Finding Clarity Through My Epilepsy Diagnosis

I was having seizures for approximately 10 years before I was diagnosed with epilepsy. It all began when I was in third grade. My mom noticed that I would “space out” in the middle of a conversation or action. It was like I completely froze. This went on all throughout the rest of elementary, middle, and high school. I would always get embarrassed anytime it happened in front of someone. 

My mom was getting worried that this was not normal, so she wanted to get me checked out while I was in high school. I always convinced her not to because I thought they would say I was stupid and nothing was wrong with me. Finally, I decided to listen to her, and we went to get checked out the summer after I graduated. After a series of tests and a hospital stay, I was finally told on Thanksgiving Day 2021 that I was having absence seizures.  

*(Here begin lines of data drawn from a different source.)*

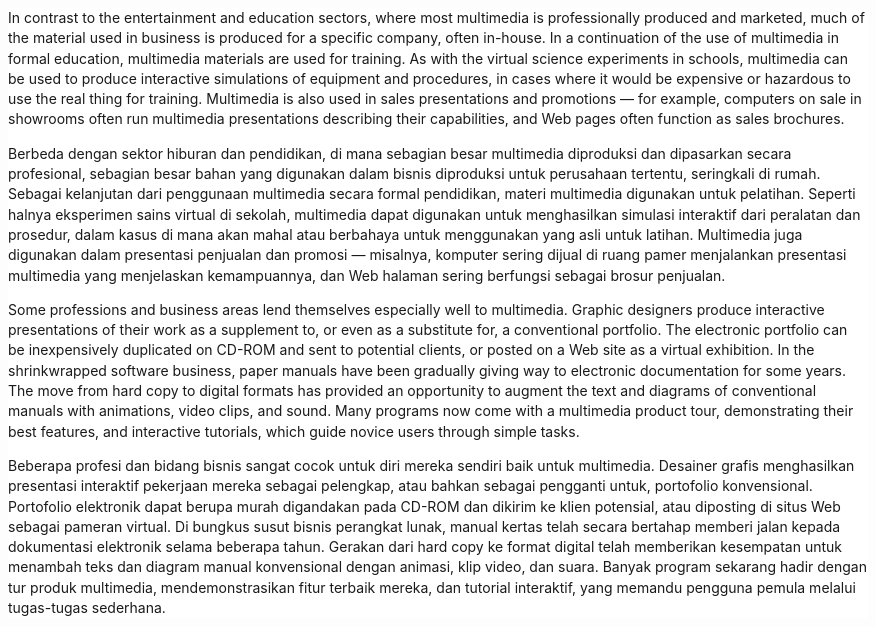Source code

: In contrast to the entertainment and education sectors, where most
multimedia is professionally produced and marketed, much of the
material used in business is produced for a specific company, often
in-house. In a continuation of the use of multimedia in formal
education, multimedia materials are used for training. As with the
virtual science experiments in schools, multimedia can be used to
produce interactive simulations of equipment and procedures, in
cases where it would be expensive or hazardous to use the real thing
for training. Multimedia is also used in sales presentations and
promotions — for example, computers on sale in showrooms often
run multimedia presentations describing their capabilities, and Web
pages often function as sales brochures.

Berbeda dengan sektor hiburan dan pendidikan, di mana sebagian besar
multimedia diproduksi dan dipasarkan secara profesional, sebagian besar
bahan yang digunakan dalam bisnis diproduksi untuk perusahaan tertentu, seringkali
di rumah. Sebagai kelanjutan dari penggunaan multimedia secara formal
pendidikan, materi multimedia digunakan untuk pelatihan. Seperti halnya
eksperimen sains virtual di sekolah, multimedia dapat digunakan untuk
menghasilkan simulasi interaktif dari peralatan dan prosedur, dalam
kasus di mana akan mahal atau berbahaya untuk menggunakan yang asli
untuk latihan. Multimedia juga digunakan dalam presentasi penjualan dan
promosi — misalnya, komputer sering dijual di ruang pamer
menjalankan presentasi multimedia yang menjelaskan kemampuannya, dan Web
halaman sering berfungsi sebagai brosur penjualan.

Some professions and business areas lend themselves especially
well to multimedia. Graphic designers produce interactive presentations
of their work as a supplement to, or even as a substitute
for, a conventional portfolio. The electronic portfolio can be
inexpensively duplicated on CD-ROM and sent to potential clients,
or posted on a Web site as a virtual exhibition. In the shrinkwrapped
software business, paper manuals have been gradually
giving way to electronic documentation for some years. The move
from hard copy to digital formats has provided an opportunity
to augment the text and diagrams of conventional manuals with
animations, video clips, and sound. Many programs now come with
a multimedia product tour, demonstrating their best features, and
interactive tutorials, which guide novice users through simple tasks.

Beberapa profesi dan bidang bisnis sangat cocok untuk diri mereka sendiri
baik untuk multimedia. Desainer grafis menghasilkan presentasi interaktif
pekerjaan mereka sebagai pelengkap, atau bahkan sebagai pengganti
untuk, portofolio konvensional. Portofolio elektronik dapat berupa
murah digandakan pada CD-ROM dan dikirim ke klien potensial,
atau diposting di situs Web sebagai pameran virtual. Di bungkus susut
bisnis perangkat lunak, manual kertas telah secara bertahap
memberi jalan kepada dokumentasi elektronik selama beberapa tahun. Gerakan
dari hard copy ke format digital telah memberikan kesempatan
untuk menambah teks dan diagram manual konvensional dengan
animasi, klip video, dan suara. Banyak program sekarang hadir dengan
tur produk multimedia, mendemonstrasikan fitur terbaik mereka, dan
tutorial interaktif, yang memandu pengguna pemula melalui tugas-tugas sederhana.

I was so shocked, but I mainly had mixed feelings. I was upset because I felt like something was wrong with me. I also felt guilty that I even felt this way because I didn’t have what people typically think about when they think of seizures – shaking and jerking. I didn’t know how to feel, but all I knew was that I was a bit overwhelmed. 

Looking back, it took me so long to go to the doctor because I did not know that I was experiencing something worrisome. I did not even know absence seizures existed. As a result of what I went through, I encourage more people to get checked out if something is happening to them, even if they don’t think it is something to be concerned about. It is important not to feel embarrassed or ashamed! 

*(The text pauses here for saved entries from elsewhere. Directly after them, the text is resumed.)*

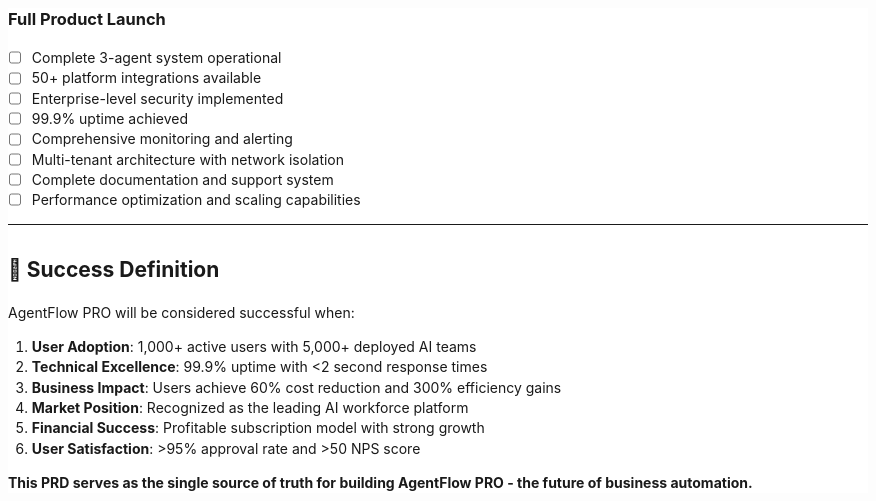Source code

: ### **Full Product Launch**
- [ ] Complete 3-agent system operational
- [ ] 50+ platform integrations available
- [ ] Enterprise-level security implemented
- [ ] 99.9% uptime achieved
- [ ] Comprehensive monitoring and alerting
- [ ] Multi-tenant architecture with network isolation
- [ ] Complete documentation and support system
- [ ] Performance optimization and scaling capabilities

---

## 🎯 Success Definition

AgentFlow PRO will be considered successful when:

1. **User Adoption**: 1,000+ active users with 5,000+ deployed AI teams
2. **Technical Excellence**: 99.9% uptime with <2 second response times
3. **Business Impact**: Users achieve 60% cost reduction and 300% efficiency gains
4. **Market Position**: Recognized as the leading AI workforce platform
5. **Financial Success**: Profitable subscription model with strong growth
6. **User Satisfaction**: >95% approval rate and >50 NPS score

**This PRD serves as the single source of truth for building AgentFlow PRO - the future of business automation.**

My diagnosis indeed changed my life, but it also gave me so much more clarity about what I was experiencing. My doctor told me that I would most likely have to take medicine for the rest of my life because I am an adult, and absence seizures are easier to treat if they are diagnosed during childhood. The cause of my seizures is unknown, but I came to accept them. I was finally able to research and learn more about my type of epilepsy. I learned so much that it brought back and explained old memories from when I was in school.  

I never thought being diagnosed with epilepsy would bring me so much clarity. Now, I educate my family and friends about seizures they may never have heard of and break the stigma around it. More people need to be aware of absence seizures and what they can look like. Through sharing my story and talking about the challenges I faced, I hope more people seek help sooner.